6

I working on union finding. I want to group pairs of numbers based on whether one of the indices shares a number with an index of another pair. So:

I have an array of pairs such as these:

pairs: [[1,3], [6,8], [3,8], [2,7]]

whats the best way to group them in unions such as this:

[ [ 1, 3, 8, 6 ], [ 2, 7 ] ]

([1,3] and [3,8] go together because they share 3. That group unites with [6,8] because they share 8. Whats the best way to do this in javascript?

Here are other examples:

pairs: [[8,5], [10,8], [4,18], [20,12], [5,2], [17,2], [13,25],[29,12], [22,2], [17,11]]

into [ [ 8, 5, 10, 2, 17, 22, 11 ],[ 4, 18 ],[ 20, 12, 29 ],[ 13, 25 ] ]

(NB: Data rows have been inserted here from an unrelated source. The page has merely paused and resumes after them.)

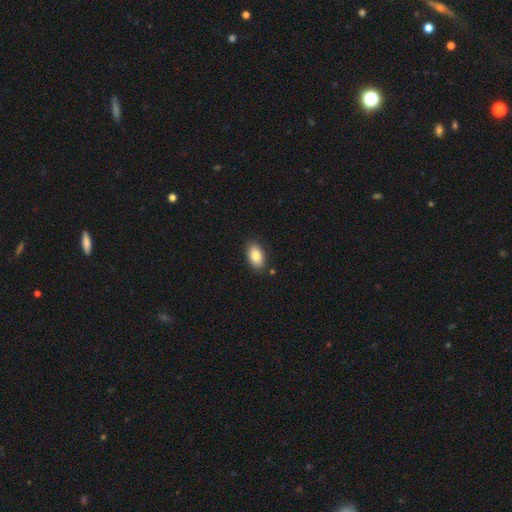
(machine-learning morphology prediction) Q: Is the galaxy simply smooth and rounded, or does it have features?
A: smooth — 85%.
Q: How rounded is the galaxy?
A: in between — 92%.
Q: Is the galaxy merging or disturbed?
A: none — 87%.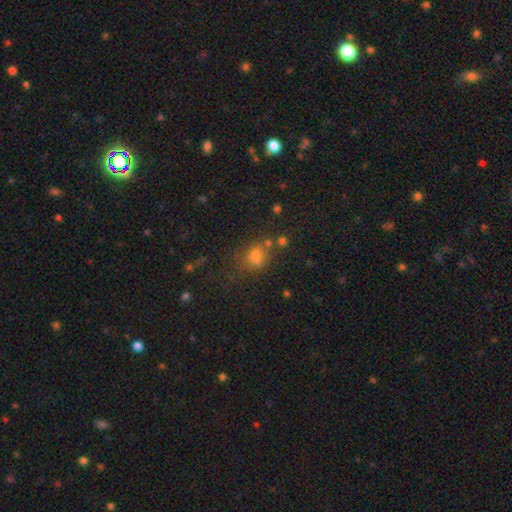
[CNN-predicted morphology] Smooth or featured?
  - smooth: 62% *
  - star or artifact: 25%
  - featured or disk: 14%
How rounded?
  - in between: 54% *
  - round: 43%
  - cigar-shaped: 3%
Merging?
  - none: 51% *
  - minor disturbance: 19%
  - merger: 17%
  - major disturbance: 13%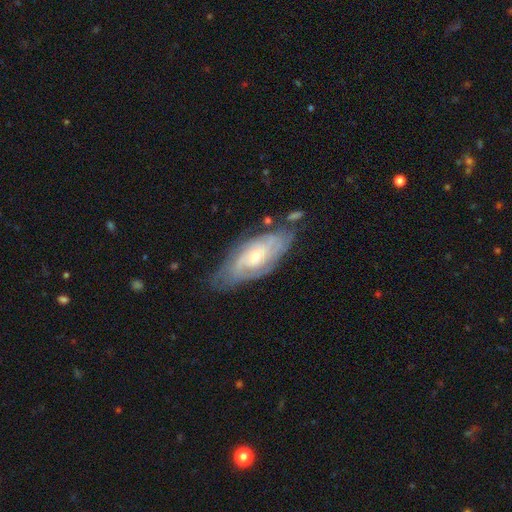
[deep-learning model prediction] Smooth or featured? featured or disk (80%)
Edge-on disk? no (91%)
Bar? no (63%)
Spiral arms? yes (92%)
Spiral winding? tight (64%)
Spiral arm count? can't tell (41%)
Bulge size? small (61%)
Merging? none (65%)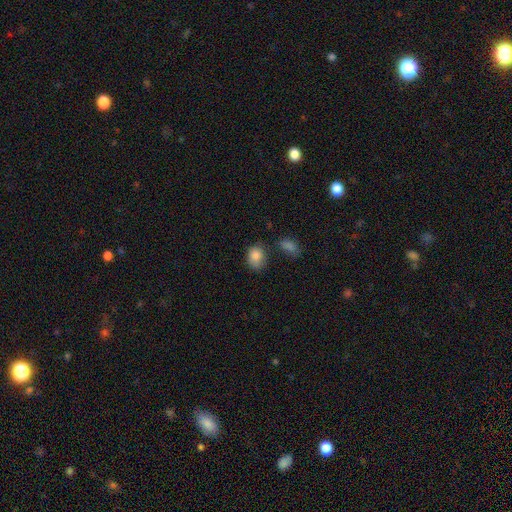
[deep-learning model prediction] Smooth or featured?
  - smooth: 84% *
  - star or artifact: 9%
  - featured or disk: 7%
How rounded?
  - in between: 65% *
  - round: 34%
  - cigar-shaped: 1%
Merging?
  - none: 54% *
  - minor disturbance: 28%
  - merger: 9%
  - major disturbance: 8%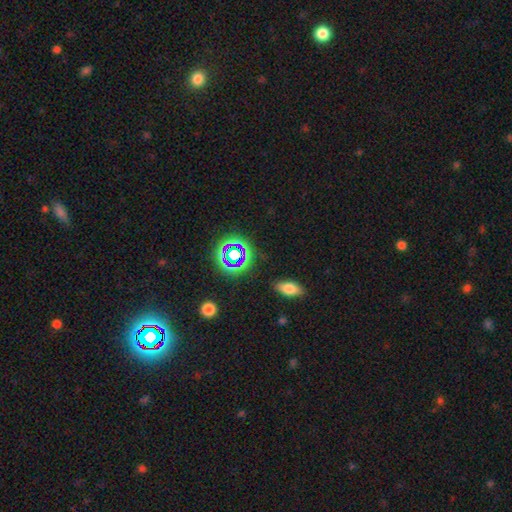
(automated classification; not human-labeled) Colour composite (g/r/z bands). It shows a star or artifact, not a galaxy (54%).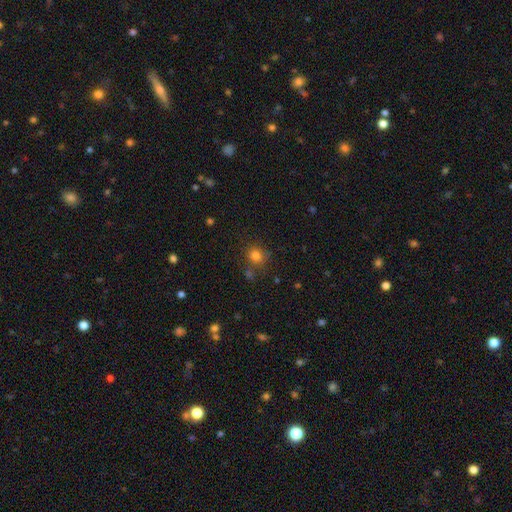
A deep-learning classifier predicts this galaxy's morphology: smooth-or-featured: smooth: 79% | star or artifact: 15% | featured or disk: 6%
  how-rounded: round: 79% | in between: 20% | cigar-shaped: 1%
  merging: none: 72% | minor disturbance: 14% | merger: 10% | major disturbance: 5%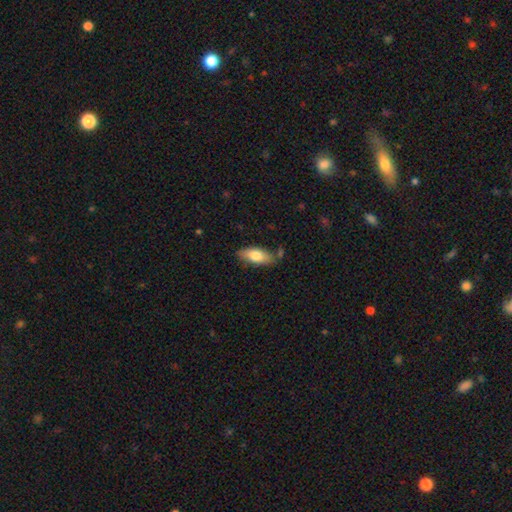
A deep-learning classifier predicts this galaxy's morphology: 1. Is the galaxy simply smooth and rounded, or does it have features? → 77% smooth, 17% featured or disk, 6% star or artifact.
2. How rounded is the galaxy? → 81% in between, 16% cigar-shaped, 2% round.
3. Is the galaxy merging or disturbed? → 77% none, 16% minor disturbance, 4% merger, 3% major disturbance.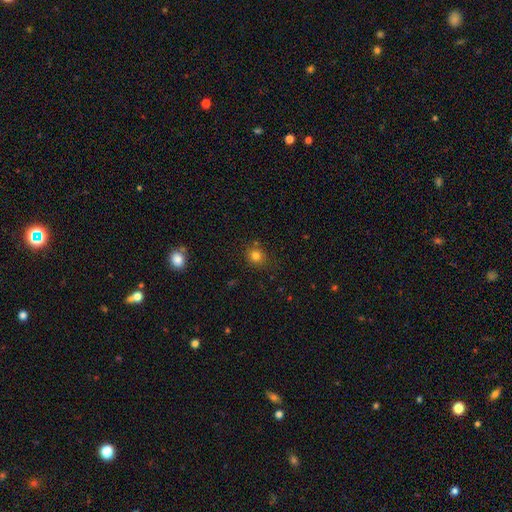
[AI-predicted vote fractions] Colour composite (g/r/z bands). It shows a smooth galaxy with no disk features (79%) that is round (82%). Merging: none (80%).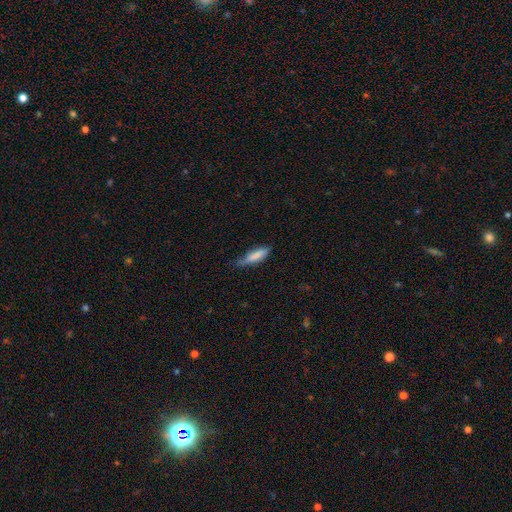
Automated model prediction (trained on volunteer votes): Q: Smooth or featured?
A: smooth (80%); runner-up: featured or disk (14%)
Q: How rounded?
A: cigar-shaped (69%); runner-up: in between (30%)
Q: Merging?
A: none (54%); runner-up: minor disturbance (36%)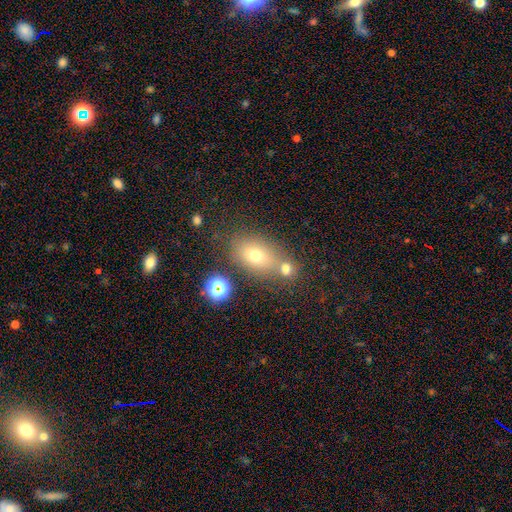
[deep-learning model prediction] Morphology: type=smooth (66%); roundness=in between (75%); merging=none (61%).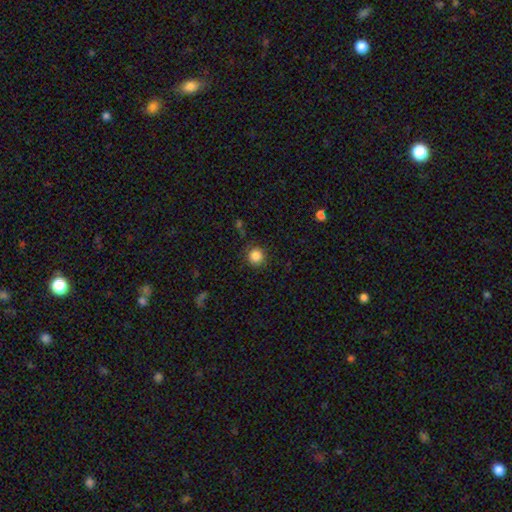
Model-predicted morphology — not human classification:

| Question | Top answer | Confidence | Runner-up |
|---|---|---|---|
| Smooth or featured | smooth | 86% | star or artifact (10%) |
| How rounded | round | 93% | in between (6%) |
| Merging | none | 87% | minor disturbance (9%) |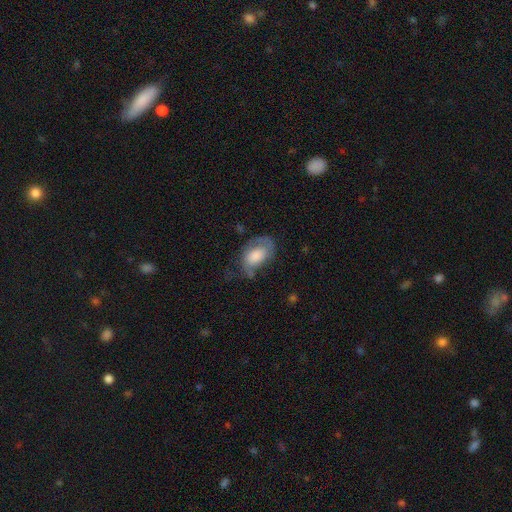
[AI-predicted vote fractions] Smooth or featured? Predicted: smooth (p=0.57). How rounded? Predicted: in between (p=0.89). Merging? Predicted: none (p=0.37).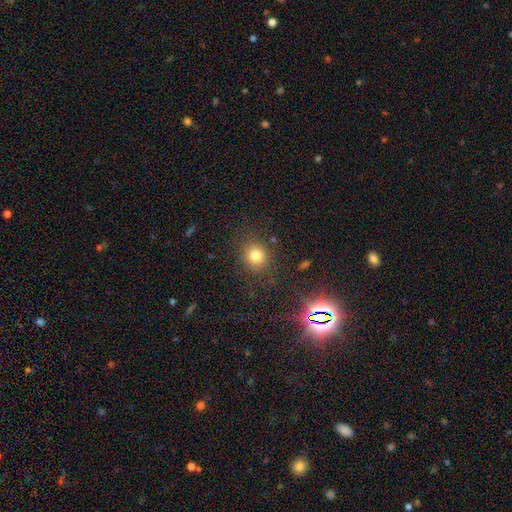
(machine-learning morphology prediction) This is likely a smooth galaxy (77%). How rounded: clearly round (81%). Merging: clearly none (82%).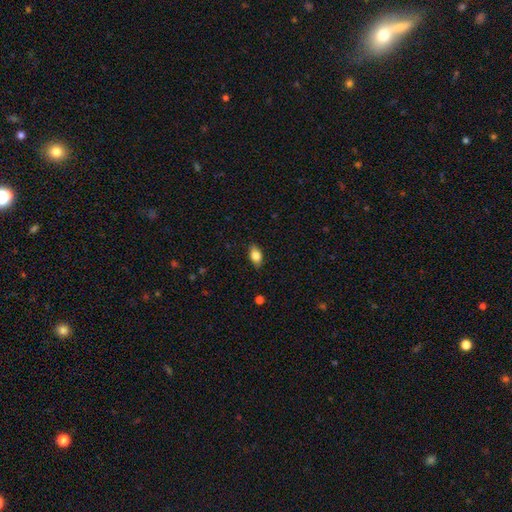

Edit Here's the method I'm currently using:

findUnions = function(pairs, unions){
   if (!unions){
       unions = [pairs[0]];
       pairs.shift();
   }else{
       if(pairs.length){
           unions.push(pairs[0])
           pairs.shift()
       }
   }

    if (!pairs.length){
        return unions
    }
    unite = true
    while (unite && pairs.length){
        unite = false
        loop1:
        for (i in unions){
            loop2:
            var length = pairs.length;
            for (j=0;j<length;j++){
                if (unions[i].includes(pairs[j][0])){
                    if (!unions[i].includes(pairs[j][1])){
                        unions[i].push(pairs[j][1])
                        pairs.splice(j, 1)
                        j-=1;
                        length-=1
                        unite = true
                    }else{
                        pairs.splice(j, 1)
                        j-=1
                        length-=1
                    }
                }else if (unions[i].includes(pairs[j][1])){
                     unions[i].push(pairs[j][0])
                     pairs.splice(j, 1)
                     unite = true
                    j-=1
                    length-=1
                }
            }
        }
    }
    return findUnions(pairs, unions)
}
Stephen Agwu
  • 1,013
  • 2
  • 15
  • 29
  • Why is `8` before `6` at `[1, 3, 8, 6 ]`? Is specific order no a requirement? – guest271314 Jul 25 '17 at 23:38
  • I'd call this "clique finding" rather than "union finding" – 000 Jul 25 '17 at 23:42
  • no order requirement. 8 is before 6 because my current algorithmn adds (3,8) first but thats not important – Stephen Agwu Jul 25 '17 at 23:43
  • Joe Frambach, I'll edit the post to say that. I'm self taught so I'm not to good at specific terms – Stephen Agwu Jul 25 '17 at 23:44
  • @JoeFrambach What is a "clique" in computer programming? – guest271314 Jul 25 '17 at 23:46
  • 1
    Similar to this https://en.wikipedia.org/wiki/Clique_(graph_theory) where a pair [x, y] can be thought of as an edge from node x to node y. The output is a set of cliques. – 000 Jul 25 '17 at 23:47
  • @JoeFrambach Interesting. The same term can have different meanings depending on the context. – guest271314 Jul 25 '17 at 23:48
  • Sorry, "clique" is incorrect. It means that all nodes are connected to all other nodes in the clique, which is not what you're looking for. You're looking for "graph partitioning" algorithms or something like that. I'll tag this question accordingly. – 000 Jul 25 '17 at 23:51
  • @JoeFrambach I believe ["forest"](https://en.wikipedia.org/wiki/Tree_(graph_theory)#Forest) is the term you were looking for. And "disjoint union" or "union find" is the type of algorithm he's looking for. And a dfs forest is the simplest of those in my opinion. Though wikipedia gives an interesting one [here](https://en.wikipedia.org/wiki/Disjoint-set_data_structure). – bowheart Jul 26 '17 at 16:59

3 Answers3

3

Method:

finalArray = [], positions = {};    
for i to Array.length
   for j=i+1 to Array.length
       find match between arr[i] and arr[j]
       if match found
          pos = postion mapped to either i or j in positions
          add elements of arr[i] or arr[j] or both depending on pos.
return finalArray

In the method we keep storing positions of arrays we are adding to finalArray in positions object and later we can use this object to find a suitable position to add elements of matched arrays in finalArray.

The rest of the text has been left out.